By Dwayne Hunn
Dwayne Hunn chairs the Marin Housing
Development
Trust Fund Task Force.
A recent Marin Independent Journal
editorial accurately said:
“Marin land is pricey to the point of
exclusivity. We are at risk of becoming a single-class society of landed
gentry, served by outsiders who commute because they cannot afford to live
where they work.”
In that editorial, the U called for the
establishment of a permanent relationship between the Marin Community
Foundation and a network of non-profit affordable housing associations.
In 1984, when the San Francisco Foundation
administered the Buck Trust, a group of affordable housing providers began to
develop such a program.
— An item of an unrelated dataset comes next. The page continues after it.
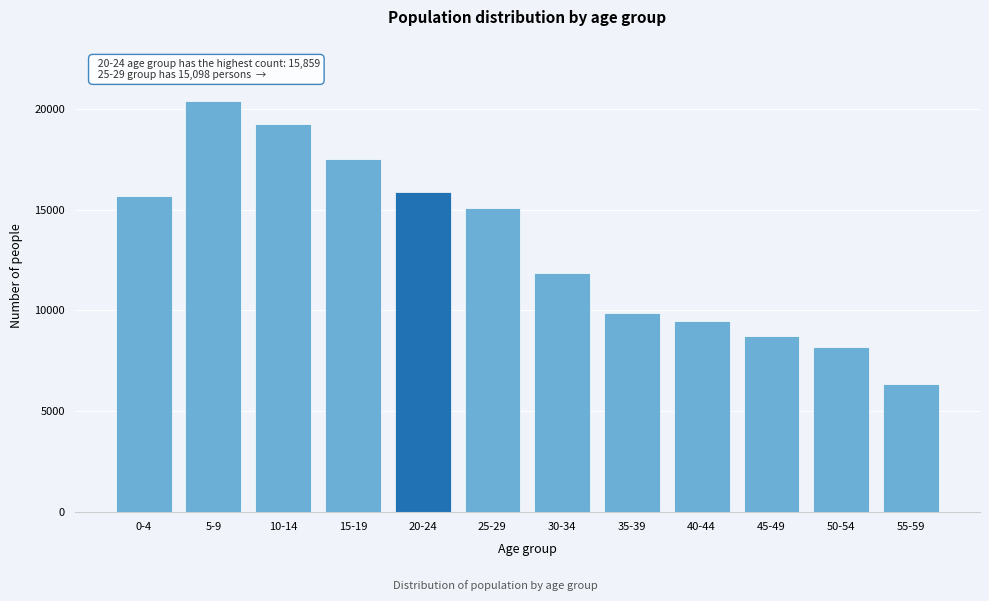

Reading left to right, transcribe all the data shown in this chart.

15657	20369	19246	17520	15859	15098	11857	9868	9475	8744	8211	6343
Pursuit of this concept consumed substantial amounts
of organizational time, showed few results and produced much frustration.
After two years, at Novato Ecumenical
Housing’s urging, Supervisor Robert Stockwell convened the Canal Community
Alliance, the Ecumenical Association for Housing, Marin Community Development
Block Grant officials and the, Marin Housing Authority to resurrect the idea of
a Marin Housing Development Trust Fund. These organizations have provided the
staff and funding for a housing development’ proposal.
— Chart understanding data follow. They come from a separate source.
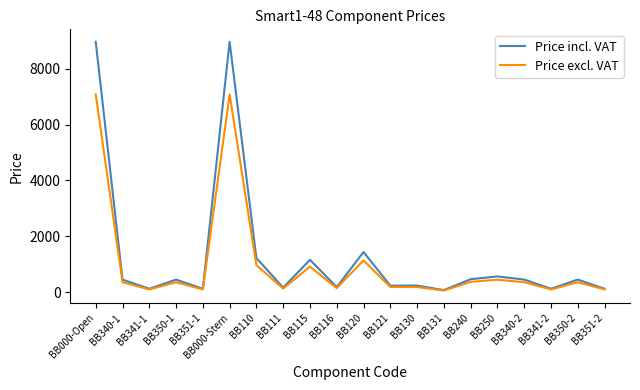

What is the sum of the Price incl. VAT values at BB340-1 and BB341-1?

586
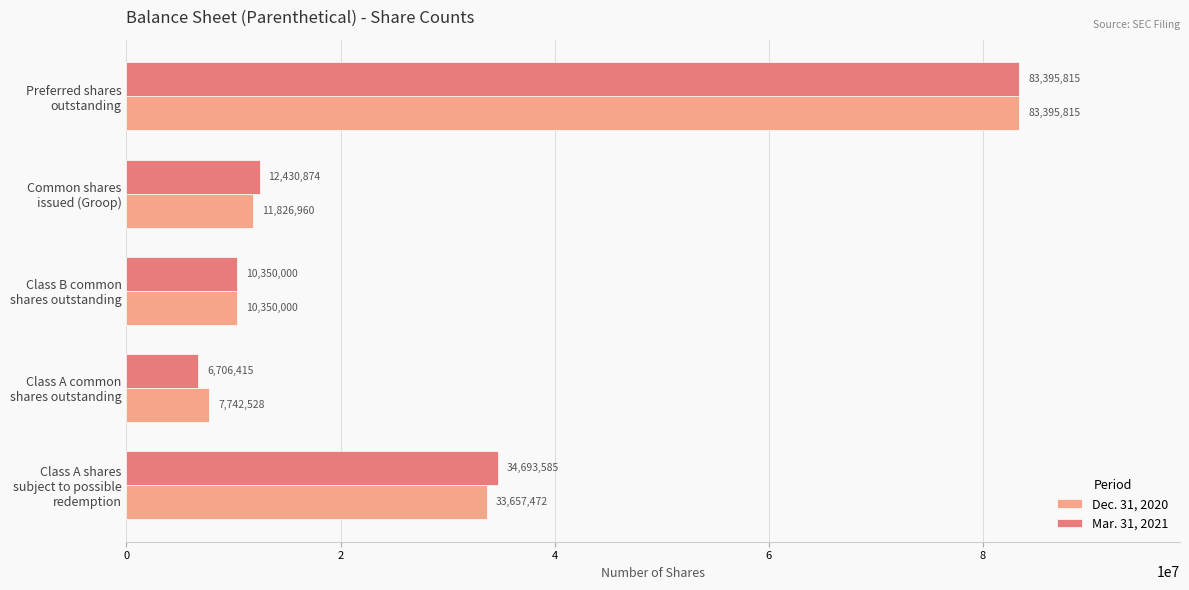

How many distinct data groups are displayed?

2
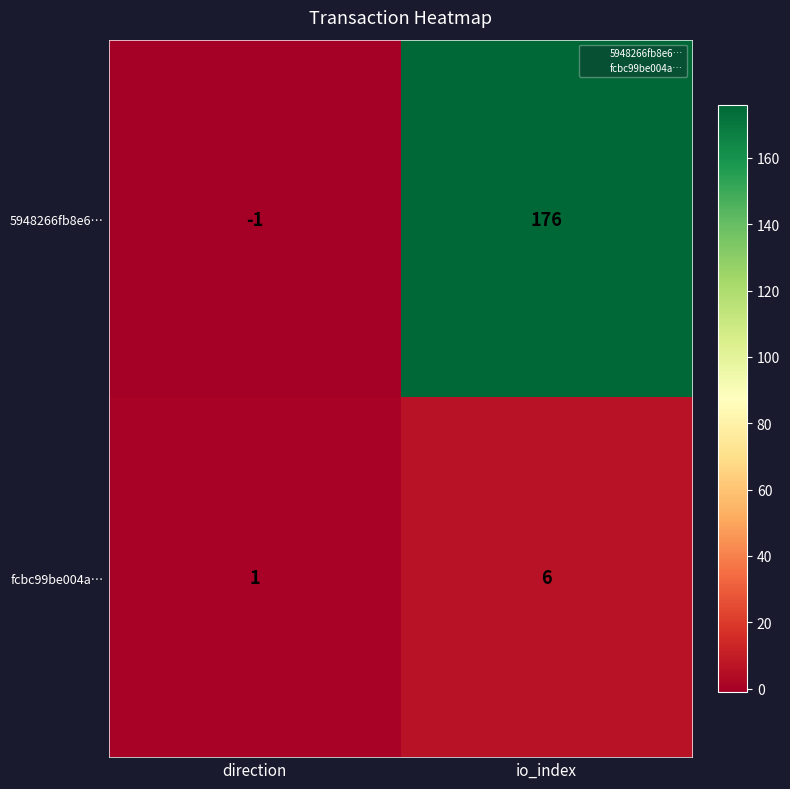

How many values in the 5948266fb8e6… series are below 176?

1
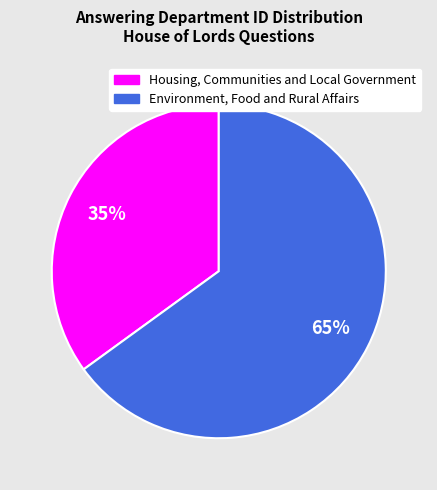

What percentage is the Housing, Communities and Local Government slice, to the nearest percent?

35%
More than 70 percent of the speakers at the
foundation’s community forums expressed affordable housing as their primary
need and concern.
As part of the process following their
community forums, the foundation is now discussing specific goals for the future
in their Consultation Group meetings. Those of us involved in producing
affordable housing are confident that the 38-page development trust fund
proposal will be given attention by the new foundation.
What would a Marin Housing Development
Trust Fund do? As proposed it would implement a unified long-term strategy to
produce affordable housing by establishing:
• A revolving low-interest
loan program that would support 100 percent of the trust fund’s
administrative costs.
• A risk capital program to enable
non-profit sponsors to pursue outstanding property acquisition
opportunities.
•
A pre-development seed money program, which would use annual earnings on an
endowment to
make loans to get projects started.
• A grant program, which would supplement
existing sources of such funds to reduce the up-front
costs of housing.
The task force requested $5 million a year
for four years to implement this model program. At this time, while the foundation’s,
income is low for the next few years, $5 million could amount to 25 percent of
the foundation’s yearly income — certainly, a lot of money. But when one
remembers that most people devote 30 percent or more of their yearly income to
shelter costs, that kind of foundation budgeting does not seem unreasonable.
Drawing $5 million a year from the $400
million corpus and securing it on Marin real estate should also be considered
as a profitable strategy and a reasonable investment in improving Marin’s
quality of life.
Each task force member, as well as the
other housing advocates who have provided valuable input to the Marin Housing
Development Trust Fund proposal, hope that the New Year will find Marin on its
way to answering some of the impassioned pleas for affordable housing that were
so often heard during the community forums.